The recent recession and financial panic—and the inevitable politicizing of finance that came in its wake—have thrown much into confusion and imposed upon sound and prudent bank supervision harmful ideas born of reckless sloganeering and hubristic financial engineering. The complexity of banking—no more complex than information technology, communications systems, or modern manufacturing—has been superseded by even more complex bank regulation.

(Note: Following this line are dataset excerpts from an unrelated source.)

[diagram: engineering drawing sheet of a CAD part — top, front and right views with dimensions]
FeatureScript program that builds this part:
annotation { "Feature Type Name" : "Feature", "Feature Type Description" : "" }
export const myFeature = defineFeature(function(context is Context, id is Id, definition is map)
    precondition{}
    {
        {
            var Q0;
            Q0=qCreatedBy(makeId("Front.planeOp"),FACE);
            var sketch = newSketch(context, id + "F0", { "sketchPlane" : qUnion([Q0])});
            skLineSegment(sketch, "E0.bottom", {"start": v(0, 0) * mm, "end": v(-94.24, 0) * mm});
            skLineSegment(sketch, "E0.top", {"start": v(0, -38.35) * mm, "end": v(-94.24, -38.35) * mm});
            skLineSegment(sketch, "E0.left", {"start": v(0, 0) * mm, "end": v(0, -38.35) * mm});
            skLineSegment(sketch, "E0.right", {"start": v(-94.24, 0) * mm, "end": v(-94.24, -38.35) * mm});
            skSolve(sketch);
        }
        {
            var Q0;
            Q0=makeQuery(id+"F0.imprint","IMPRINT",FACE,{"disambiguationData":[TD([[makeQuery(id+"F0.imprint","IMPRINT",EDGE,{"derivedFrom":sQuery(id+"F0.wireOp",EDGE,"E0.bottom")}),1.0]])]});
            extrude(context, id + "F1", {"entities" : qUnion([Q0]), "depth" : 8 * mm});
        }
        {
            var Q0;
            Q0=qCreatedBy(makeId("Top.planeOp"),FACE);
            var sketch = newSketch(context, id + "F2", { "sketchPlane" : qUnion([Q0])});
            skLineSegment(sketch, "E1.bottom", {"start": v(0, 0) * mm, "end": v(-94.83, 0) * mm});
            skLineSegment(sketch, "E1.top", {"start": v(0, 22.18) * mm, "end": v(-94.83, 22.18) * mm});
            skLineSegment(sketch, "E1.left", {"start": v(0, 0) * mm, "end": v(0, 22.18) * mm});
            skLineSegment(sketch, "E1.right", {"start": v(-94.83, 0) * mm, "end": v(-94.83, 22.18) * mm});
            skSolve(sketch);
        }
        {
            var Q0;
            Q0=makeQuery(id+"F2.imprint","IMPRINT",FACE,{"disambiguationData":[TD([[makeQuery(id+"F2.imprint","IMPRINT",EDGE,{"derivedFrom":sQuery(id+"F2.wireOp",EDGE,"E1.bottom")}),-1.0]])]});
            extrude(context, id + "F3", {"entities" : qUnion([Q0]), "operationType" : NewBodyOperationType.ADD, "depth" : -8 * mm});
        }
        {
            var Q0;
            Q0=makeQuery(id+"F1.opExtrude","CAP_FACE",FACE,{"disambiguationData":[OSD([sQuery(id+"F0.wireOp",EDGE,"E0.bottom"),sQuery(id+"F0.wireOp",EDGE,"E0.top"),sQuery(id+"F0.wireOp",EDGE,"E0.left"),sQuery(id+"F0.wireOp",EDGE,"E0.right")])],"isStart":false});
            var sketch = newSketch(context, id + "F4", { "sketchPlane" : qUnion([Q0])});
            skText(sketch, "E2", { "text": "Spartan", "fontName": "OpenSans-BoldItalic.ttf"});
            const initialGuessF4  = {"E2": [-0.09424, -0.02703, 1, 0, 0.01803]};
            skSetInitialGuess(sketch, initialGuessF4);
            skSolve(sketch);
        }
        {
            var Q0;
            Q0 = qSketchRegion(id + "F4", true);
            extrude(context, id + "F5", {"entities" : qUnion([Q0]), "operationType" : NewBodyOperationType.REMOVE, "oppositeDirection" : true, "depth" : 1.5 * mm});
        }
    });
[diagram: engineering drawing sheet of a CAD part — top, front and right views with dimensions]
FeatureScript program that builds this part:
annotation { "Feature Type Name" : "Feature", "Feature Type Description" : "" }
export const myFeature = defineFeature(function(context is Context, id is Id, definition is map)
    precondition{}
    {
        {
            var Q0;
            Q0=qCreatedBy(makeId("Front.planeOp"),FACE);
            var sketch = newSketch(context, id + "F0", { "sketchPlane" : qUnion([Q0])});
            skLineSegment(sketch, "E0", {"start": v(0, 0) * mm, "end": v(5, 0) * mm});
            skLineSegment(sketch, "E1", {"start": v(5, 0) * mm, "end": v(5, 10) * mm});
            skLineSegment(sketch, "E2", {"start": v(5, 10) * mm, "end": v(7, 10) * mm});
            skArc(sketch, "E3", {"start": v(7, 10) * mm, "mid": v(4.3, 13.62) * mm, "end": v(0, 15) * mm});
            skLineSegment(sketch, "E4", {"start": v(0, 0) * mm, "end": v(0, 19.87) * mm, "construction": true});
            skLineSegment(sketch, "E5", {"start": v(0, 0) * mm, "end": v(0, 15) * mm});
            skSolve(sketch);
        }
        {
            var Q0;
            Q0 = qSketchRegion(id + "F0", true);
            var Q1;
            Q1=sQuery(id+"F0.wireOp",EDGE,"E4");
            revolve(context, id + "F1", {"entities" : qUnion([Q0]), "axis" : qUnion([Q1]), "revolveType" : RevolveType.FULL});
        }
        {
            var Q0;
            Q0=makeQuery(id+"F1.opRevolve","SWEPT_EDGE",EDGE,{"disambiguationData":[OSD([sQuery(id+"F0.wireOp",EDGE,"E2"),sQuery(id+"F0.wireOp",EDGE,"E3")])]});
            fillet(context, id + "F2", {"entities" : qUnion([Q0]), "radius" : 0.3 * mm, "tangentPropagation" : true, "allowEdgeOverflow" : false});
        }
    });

The rules governing banking are too much and too many to function reasonably. They have become more than the very human people in the multitude of bank regulatory agencies can manage. The disciplining role of markets and the valuable service of banker judgment have in large measure been replaced by bureaucratic procedures and the judgments of government officials. These officials have had little if any practical experience making loans, taking deposits and putting them to work, building financial wealth, or otherwise providing products to customers. Government officials cannot run businesses. Now, their government jobs have become so demanding and complex, that they will not be able to do their own jobs, either. Too much has been placed upon them.

Those most harmed by all of this are bank customers. For the moment, bank profits are up, but that is because their losses are down as they recover from the recession, not because services to customers are expanding. As a result of government interest rate policies, depositors earn almost nothing on the money that they place in banks. The expanding oversight involvement of bank regulators makes it dangerous for banks to offer new services to customers; the risk of breaking any of thousands of pages of regulations has become too great. It takes almost half an hour to open a new bank account, something that used to take minutes. Fewer credit-worthy borrowers today qualify for mortgages than just a year ago, before new regulations went into effect. The number of banks has been declining in recent years, dropping at the rate of nearly one for every business day, week in and week out. Only one new bank has been opened since 2010. We have fewer banks today than the nation had in 1893. A stagnant industry is less able to evolve to meet changing customer needs and preferences.

For the good of all of us who rely upon banking services, and for the sanity of financial regulators, we need to return to the principles of good banking. We need to restore a system of supervision that is measured, not by how much banker judgment it takes over, but by how it adds value to the ability of banks to serve customers. Government agencies—and the laws that they administer—that are derived from a founding document that begins with the words, “We the People,” should do nothing less, and nothing more.

On another day I would like to share some thoughts about how banks are being goaded to become their own enemies.